▶ _EXERCISE DESCRIPTION_: Locate every line in the listing below that contains the word "highest", and copy each of those lines.

▶ _DATASET CONTENT_:

[Start of Attachment]

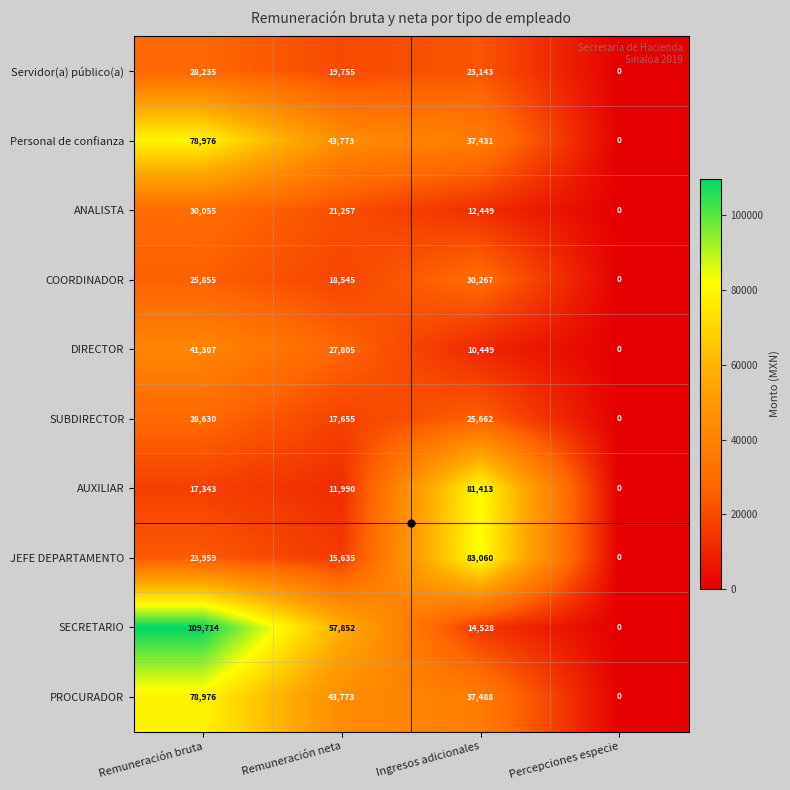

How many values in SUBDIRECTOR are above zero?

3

[End of Attachment]
[Start of Attachment]

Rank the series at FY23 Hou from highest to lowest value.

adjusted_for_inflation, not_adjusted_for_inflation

[End of Attachment]
[Start of Attachment]

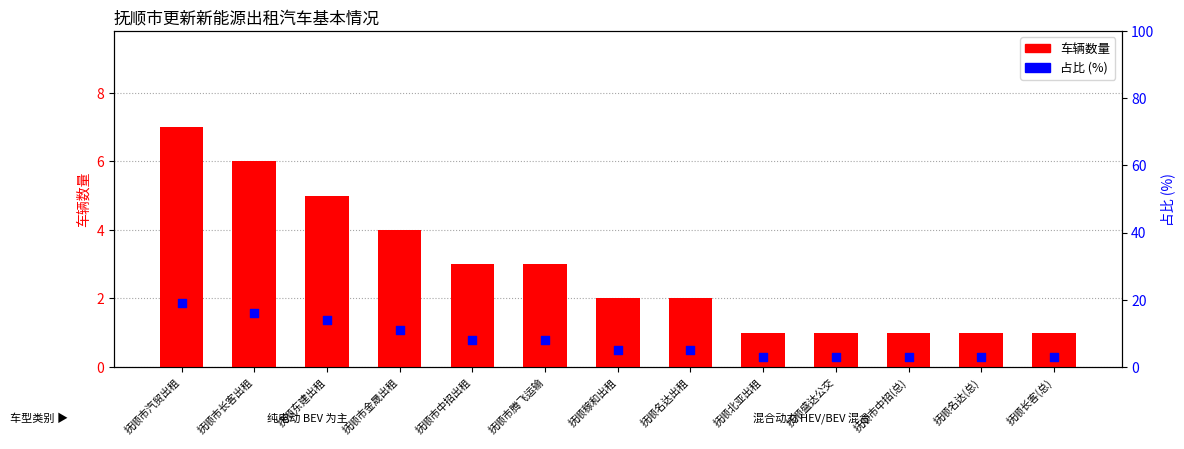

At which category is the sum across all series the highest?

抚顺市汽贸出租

[End of Attachment]

▶ _REPLY_:
Rank the series at FY23 Hou from highest to lowest value.
At which category is the sum across all series the highest?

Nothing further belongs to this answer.